Parker Lewis I watched The Naked Prey awhile ago and I felt the tribe didn't give three of the party any real chance to escape. Really, one of them was plastered in clay and roasted alive...how could he escape? Another was feathered and tarred, and chased by the tribe and killed. He didn't have a chance!Another was tied up on the ground and faced a venomous snake! No way could he get out.Only Cornel Wilde had a hint of a chance to escape. Maybe the tribes folk looked upon him with more compassion relatively speaking. I would love to have seen the behind-the-scenes of The Naked Prey and how the American film crew interacted with the Rhodesian locals.
robertmckeon-1 I don't think it's being revisionist and viewing it purely through the lens of 21st century sensibilities to call this film trash. The cinematography is the only redeeming feature of this mondo-esquire adolescent film.There is a clear lineage between this film and shock films like Cannibal Holocaust. If you enjoy seeing footage of elephants being massacred, various animals attacking and eating one another, "savage" Africans executing people in various ways and laughing at it all the while, and a pathetic 50 year old white man outwitting and killing a bunch of inferior African pursuers then this is for you.For those of us who see this racist, gruesome, vanity project for what it is it will not only bore but leave a bad taste in your mouth.
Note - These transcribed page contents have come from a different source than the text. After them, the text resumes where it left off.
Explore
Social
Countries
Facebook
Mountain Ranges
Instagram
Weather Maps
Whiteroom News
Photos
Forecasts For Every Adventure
It baffles me how so many people think well of it. Mondo-light for the shock audience which doesn't have a strong stomach.
AppleBlossom Cornel Wilde impressed me with this story of survival, not only did he star in it, he also directed and produced it. The action begins whereby a hunting expedition lead by Wilde comes across a group of tribal huntsmen. Through no fault of his own Wilde is forced to ignore the huntsmen's request for passage through their domain. While the expedition have set up camp the tribesmen lead a surprise attack and kill most of the party, bar a few 'white men'. The awful fate of those captured was an ingenious concept, similar to how the American Indians dealt with invading European 'white man'.Eventually Wilde has his turn of punishment and is given (really) a fighting chance than his other party members. He's stripped naked and sent running out into the wilderness…given a few minutes interval between tribesmen chasing after him. If caught he's dead!!! In such a country as Africa and in a time where civil wars and unrest between cultures were prominent, you can imagine the untold dangers. Not to mention the wild life and the terrain….makes one think on how vulnerable we all are without modern living. An extremely well orchestrated production and filmed on location, this film delivers an underlying message for all of us to take note. Well worth seeing.